Please repeat the listing exactly, with every line intact.

+ + + + + + +

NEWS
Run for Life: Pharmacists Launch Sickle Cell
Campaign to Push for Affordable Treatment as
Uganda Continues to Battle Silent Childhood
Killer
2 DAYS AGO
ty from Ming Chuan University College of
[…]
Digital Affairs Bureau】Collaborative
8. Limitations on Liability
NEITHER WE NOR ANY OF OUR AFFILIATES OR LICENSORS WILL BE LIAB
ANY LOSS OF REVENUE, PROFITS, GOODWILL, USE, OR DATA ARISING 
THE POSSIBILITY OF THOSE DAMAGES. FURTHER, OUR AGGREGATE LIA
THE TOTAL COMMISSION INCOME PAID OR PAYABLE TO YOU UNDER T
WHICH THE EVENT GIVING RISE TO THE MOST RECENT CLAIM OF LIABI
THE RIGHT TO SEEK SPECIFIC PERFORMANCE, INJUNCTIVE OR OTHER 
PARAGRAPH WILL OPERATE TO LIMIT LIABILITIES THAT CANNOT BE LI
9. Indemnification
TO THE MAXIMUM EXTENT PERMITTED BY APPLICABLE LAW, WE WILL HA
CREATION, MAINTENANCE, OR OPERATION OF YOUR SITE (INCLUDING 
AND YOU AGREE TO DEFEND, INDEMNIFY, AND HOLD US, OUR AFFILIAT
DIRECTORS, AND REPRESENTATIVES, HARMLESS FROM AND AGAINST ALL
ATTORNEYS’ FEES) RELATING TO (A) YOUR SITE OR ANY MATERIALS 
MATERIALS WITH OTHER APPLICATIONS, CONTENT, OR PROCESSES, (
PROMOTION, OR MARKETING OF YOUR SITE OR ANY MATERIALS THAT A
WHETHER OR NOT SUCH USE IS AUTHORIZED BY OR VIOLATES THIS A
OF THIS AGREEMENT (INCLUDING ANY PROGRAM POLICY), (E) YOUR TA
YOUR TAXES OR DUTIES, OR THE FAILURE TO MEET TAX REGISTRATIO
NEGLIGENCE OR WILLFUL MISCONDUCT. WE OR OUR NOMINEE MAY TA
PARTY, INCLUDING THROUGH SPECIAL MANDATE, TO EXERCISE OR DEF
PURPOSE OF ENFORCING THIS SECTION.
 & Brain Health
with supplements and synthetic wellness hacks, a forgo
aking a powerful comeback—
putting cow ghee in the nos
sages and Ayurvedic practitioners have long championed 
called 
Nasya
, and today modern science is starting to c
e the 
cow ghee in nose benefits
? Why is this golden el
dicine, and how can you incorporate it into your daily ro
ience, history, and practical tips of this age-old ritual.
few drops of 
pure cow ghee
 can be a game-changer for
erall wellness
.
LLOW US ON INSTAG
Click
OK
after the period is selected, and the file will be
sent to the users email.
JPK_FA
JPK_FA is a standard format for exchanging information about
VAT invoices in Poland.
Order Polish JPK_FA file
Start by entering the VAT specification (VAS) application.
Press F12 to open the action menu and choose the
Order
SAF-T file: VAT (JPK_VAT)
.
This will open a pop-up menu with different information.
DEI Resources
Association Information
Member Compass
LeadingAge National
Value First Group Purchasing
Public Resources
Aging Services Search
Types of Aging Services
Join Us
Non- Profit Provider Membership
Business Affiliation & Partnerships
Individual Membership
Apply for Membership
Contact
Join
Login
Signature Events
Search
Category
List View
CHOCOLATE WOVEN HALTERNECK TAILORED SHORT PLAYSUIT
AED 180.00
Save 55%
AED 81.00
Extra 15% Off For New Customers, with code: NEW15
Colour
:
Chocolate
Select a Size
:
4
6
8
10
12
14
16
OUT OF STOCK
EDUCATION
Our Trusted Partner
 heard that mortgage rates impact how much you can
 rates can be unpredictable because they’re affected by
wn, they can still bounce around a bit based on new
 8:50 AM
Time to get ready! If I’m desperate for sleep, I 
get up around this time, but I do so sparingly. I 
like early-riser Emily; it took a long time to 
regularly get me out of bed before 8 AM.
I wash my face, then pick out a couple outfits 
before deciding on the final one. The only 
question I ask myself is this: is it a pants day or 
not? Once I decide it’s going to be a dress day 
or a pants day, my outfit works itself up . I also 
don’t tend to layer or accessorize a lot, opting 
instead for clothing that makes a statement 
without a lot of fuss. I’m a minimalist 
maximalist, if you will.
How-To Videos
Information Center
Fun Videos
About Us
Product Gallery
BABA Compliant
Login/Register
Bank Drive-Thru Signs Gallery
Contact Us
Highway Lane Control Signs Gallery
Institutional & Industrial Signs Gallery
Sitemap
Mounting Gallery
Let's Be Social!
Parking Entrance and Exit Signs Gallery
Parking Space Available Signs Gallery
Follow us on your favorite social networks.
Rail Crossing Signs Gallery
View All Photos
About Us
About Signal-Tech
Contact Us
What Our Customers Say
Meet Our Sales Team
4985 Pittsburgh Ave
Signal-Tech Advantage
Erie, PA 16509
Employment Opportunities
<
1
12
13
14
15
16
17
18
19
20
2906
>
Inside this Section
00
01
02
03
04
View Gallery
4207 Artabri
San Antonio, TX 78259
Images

+ + + + + + +

* **Result below**
NEWS
Run for Life: Pharmacists Launch Sickle Cell
Campaign to Push for Affordable Treatment as
Uganda Continues to Battle Silent Childhood
Killer
2 DAYS AGO
ty from Ming Chuan University College of
[…]
Digital Affairs Bureau】Collaborative
8. Limitations on Liability
NEITHER WE NOR ANY OF OUR AFFILIATES OR LICENSORS WILL BE LIAB
ANY LOSS OF REVENUE, PROFITS, GOODWILL, USE, OR DATA ARISING 
THE POSSIBILITY OF THOSE DAMAGES. FURTHER, OUR AGGREGATE LIA
THE TOTAL COMMISSION INCOME PAID OR PAYABLE TO YOU UNDER T
WHICH THE EVENT GIVING RISE TO THE MOST RECENT CLAIM OF LIABI
THE RIGHT TO SEEK SPECIFIC PERFORMANCE, INJUNCTIVE OR OTHER 
PARAGRAPH WILL OPERATE TO LIMIT LIABILITIES THAT CANNOT BE LI
9. Indemnification
TO THE MAXIMUM EXTENT PERMITTED BY APPLICABLE LAW, WE WILL HA
CREATION, MAINTENANCE, OR OPERATION OF YOUR SITE (INCLUDING 
AND YOU AGREE TO DEFEND, INDEMNIFY, AND HOLD US, OUR AFFILIAT
DIRECTORS, AND REPRESENTATIVES, HARMLESS FROM AND AGAINST ALL
ATTORNEYS’ FEES) RELATING TO (A) YOUR SITE OR ANY MATERIALS 
MATERIALS WITH OTHER APPLICATIONS, CONTENT, OR PROCESSES, (
PROMOTION, OR MARKETING OF YOUR SITE OR ANY MATERIALS THAT A
WHETHER OR NOT SUCH USE IS AUTHORIZED BY OR VIOLATES THIS A
OF THIS AGREEMENT (INCLUDING ANY PROGRAM POLICY), (E) YOUR TA
YOUR TAXES OR DUTIES, OR THE FAILURE TO MEET TAX REGISTRATIO
NEGLIGENCE OR WILLFUL MISCONDUCT. WE OR OUR NOMINEE MAY TA
PARTY, INCLUDING THROUGH SPECIAL MANDATE, TO EXERCISE OR DEF
PURPOSE OF ENFORCING THIS SECTION.
 & Brain Health
with supplements and synthetic wellness hacks, a forgo
aking a powerful comeback—
putting cow ghee in the nos
sages and Ayurvedic practitioners have long championed 
called 
Nasya
, and today modern science is starting to c
e the 
cow ghee in nose benefits
? Why is this golden el
dicine, and how can you incorporate it into your daily ro
ience, history, and practical tips of this age-old ritual.
few drops of 
pure cow ghee
 can be a game-changer for
erall wellness
.
LLOW US ON INSTAG
Click
OK
after the period is selected, and the file will be
sent to the users email.
JPK_FA
JPK_FA is a standard format for exchanging information about
VAT invoices in Poland.
Order Polish JPK_FA file
Start by entering the VAT specification (VAS) application.
Press F12 to open the action menu and choose the
Order
SAF-T file: VAT (JPK_VAT)
.
This will open a pop-up menu with different information.
DEI Resources
Association Information
Member Compass
LeadingAge National
Value First Group Purchasing
Public Resources
Aging Services Search
Types of Aging Services
Join Us
Non- Profit Provider Membership
Business Affiliation & Partnerships
Individual Membership
Apply for Membership
Contact
Join
Login
Signature Events
Search
Category
List View
CHOCOLATE WOVEN HALTERNECK TAILORED SHORT PLAYSUIT
AED 180.00
Save 55%
AED 81.00
Extra 15% Off For New Customers, with code: NEW15
Colour
:
Chocolate
Select a Size
:
4
6
8
10
12
14
16
OUT OF STOCK
EDUCATION
Our Trusted Partner
 heard that mortgage rates impact how much you can
 rates can be unpredictable because they’re affected by
wn, they can still bounce around a bit based on new
 8:50 AM
Time to get ready! If I’m desperate for sleep, I 
get up around this time, but I do so sparingly. I 
like early-riser Emily; it took a long time to 
regularly get me out of bed before 8 AM.
I wash my face, then pick out a couple outfits 
before deciding on the final one. The only 
question I ask myself is this: is it a pants day or 
not? Once I decide it’s going to be a dress day 
or a pants day, my outfit works itself up . I also 
don’t tend to layer or accessorize a lot, opting 
instead for clothing that makes a statement 
without a lot of fuss. I’m a minimalist 
maximalist, if you will.
How-To Videos
Information Center
Fun Videos
About Us
Product Gallery
BABA Compliant
Login/Register
Bank Drive-Thru Signs Gallery
Contact Us
Highway Lane Control Signs Gallery
Institutional & Industrial Signs Gallery
Sitemap
Mounting Gallery
Let's Be Social!
Parking Entrance and Exit Signs Gallery
Parking Space Available Signs Gallery
Follow us on your favorite social networks.
Rail Crossing Signs Gallery
View All Photos
About Us
About Signal-Tech
Contact Us
What Our Customers Say
Meet Our Sales Team
4985 Pittsburgh Ave
Signal-Tech Advantage
Erie, PA 16509
Employment Opportunities
<
1
12
13
14
15
16
17
18
19
20
2906
>
Inside this Section
00
01
02
03
04
View Gallery
4207 Artabri
San Antonio, TX 78259
Images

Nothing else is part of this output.